Suara pecahan kaca menghentikan obrolan mereka. Terdengar cukup keras. Arahnya datang dari depan. Sepertinya kaca rumah Pak Satpam pecah. Mereka berdua lari sekencang-kencangnya, untuk memastikan tidak ada penyusup atau maling yang masuk ke sekolah itu. Terus berlari, pandangan mereka fokus ke arah depan. Tak sedikit pun melirik ke arah samping. Semilir angin malam terasa lebih dingin daripada biasanya, menusuk masuk hingga ke rongga pori-pori, bersaingan dengan detakan jantung yang semakin berdebar-debar, naik turun terpompa tak terkendendali.

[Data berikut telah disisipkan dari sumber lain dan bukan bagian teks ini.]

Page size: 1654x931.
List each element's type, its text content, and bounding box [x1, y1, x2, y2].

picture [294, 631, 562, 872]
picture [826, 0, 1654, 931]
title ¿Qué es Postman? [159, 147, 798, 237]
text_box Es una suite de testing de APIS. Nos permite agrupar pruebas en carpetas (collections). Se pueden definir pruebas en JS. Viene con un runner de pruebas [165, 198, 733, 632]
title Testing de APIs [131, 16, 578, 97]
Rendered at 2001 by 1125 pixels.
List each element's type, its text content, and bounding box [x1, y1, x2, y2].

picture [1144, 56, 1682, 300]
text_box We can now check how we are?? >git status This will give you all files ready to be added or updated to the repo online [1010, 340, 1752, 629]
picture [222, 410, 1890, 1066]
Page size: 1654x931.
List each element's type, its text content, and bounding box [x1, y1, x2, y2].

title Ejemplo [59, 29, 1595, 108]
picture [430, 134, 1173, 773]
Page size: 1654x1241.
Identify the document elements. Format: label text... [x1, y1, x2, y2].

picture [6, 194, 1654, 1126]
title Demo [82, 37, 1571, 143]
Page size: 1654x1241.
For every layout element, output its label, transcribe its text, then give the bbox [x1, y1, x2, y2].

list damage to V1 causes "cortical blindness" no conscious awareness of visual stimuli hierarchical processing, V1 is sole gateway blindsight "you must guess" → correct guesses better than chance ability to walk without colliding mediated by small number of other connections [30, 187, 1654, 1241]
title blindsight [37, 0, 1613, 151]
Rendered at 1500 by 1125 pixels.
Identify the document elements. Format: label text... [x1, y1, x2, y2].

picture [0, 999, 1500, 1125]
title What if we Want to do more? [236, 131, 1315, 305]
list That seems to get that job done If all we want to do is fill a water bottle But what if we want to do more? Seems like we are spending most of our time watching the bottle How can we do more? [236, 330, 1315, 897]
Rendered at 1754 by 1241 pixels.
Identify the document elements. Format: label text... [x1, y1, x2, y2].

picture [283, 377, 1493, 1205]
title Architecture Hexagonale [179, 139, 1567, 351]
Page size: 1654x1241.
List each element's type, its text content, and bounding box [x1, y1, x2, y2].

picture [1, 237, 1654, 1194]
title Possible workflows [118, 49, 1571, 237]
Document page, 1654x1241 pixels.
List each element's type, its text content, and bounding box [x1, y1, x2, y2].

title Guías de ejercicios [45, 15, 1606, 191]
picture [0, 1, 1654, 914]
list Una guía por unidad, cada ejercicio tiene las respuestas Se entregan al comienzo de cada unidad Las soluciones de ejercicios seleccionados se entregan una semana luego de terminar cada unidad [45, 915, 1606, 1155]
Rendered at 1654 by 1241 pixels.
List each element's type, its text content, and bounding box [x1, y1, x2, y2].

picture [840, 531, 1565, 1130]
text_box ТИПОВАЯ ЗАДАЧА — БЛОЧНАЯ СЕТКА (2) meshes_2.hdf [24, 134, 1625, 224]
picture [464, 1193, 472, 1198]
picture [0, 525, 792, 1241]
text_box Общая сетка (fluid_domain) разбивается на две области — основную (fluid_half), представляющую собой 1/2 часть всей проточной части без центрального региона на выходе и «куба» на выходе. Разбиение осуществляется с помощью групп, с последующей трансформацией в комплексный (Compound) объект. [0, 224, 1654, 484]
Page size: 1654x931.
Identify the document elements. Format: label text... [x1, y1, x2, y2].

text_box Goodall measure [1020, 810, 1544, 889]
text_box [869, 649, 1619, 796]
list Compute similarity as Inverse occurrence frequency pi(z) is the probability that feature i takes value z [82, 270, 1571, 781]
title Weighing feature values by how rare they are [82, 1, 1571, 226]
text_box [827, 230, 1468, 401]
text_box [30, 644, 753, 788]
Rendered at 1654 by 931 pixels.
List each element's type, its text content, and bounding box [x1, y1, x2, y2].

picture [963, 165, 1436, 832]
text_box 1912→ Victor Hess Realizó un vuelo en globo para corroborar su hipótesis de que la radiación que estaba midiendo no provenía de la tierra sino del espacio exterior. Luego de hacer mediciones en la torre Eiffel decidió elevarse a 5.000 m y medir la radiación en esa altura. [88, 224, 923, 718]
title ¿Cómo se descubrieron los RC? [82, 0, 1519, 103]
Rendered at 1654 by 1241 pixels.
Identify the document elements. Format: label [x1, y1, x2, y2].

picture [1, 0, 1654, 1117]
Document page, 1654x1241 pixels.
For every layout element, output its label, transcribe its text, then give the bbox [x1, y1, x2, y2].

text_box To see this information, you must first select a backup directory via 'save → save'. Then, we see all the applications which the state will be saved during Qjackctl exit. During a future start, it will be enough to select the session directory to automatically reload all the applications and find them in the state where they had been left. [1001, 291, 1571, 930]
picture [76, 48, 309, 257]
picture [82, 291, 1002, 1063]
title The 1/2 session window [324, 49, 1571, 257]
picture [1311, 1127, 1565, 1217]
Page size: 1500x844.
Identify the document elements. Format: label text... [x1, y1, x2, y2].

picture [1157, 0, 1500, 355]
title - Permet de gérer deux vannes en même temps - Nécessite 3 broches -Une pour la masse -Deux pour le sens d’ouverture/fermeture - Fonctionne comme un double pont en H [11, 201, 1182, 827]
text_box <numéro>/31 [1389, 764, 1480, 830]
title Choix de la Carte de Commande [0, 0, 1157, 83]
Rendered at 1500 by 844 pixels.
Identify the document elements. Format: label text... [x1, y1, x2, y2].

Mereka terus berlari, berpacu dengan energi yang tersisa. Pak Djarot yang berada di belakang Pak Rizal merasa heran. Ada sesosok bayangan hitam besar mengikuti mereka berlari. Entah apa yang ada dipikiran Pak Djarot, ia mendadak berhenti. Nafasnya terengah-engah. Tangan kanan memegang dadanya. Sesak sekali rasanya. Ia biarkan Pak Rizal yang terus berlari. Tidak mencegah atau mengeluarkan sepatah katapun. Anehnya bayangan itu melintas melewatinya. Dan kini mengejar Pak Rizal.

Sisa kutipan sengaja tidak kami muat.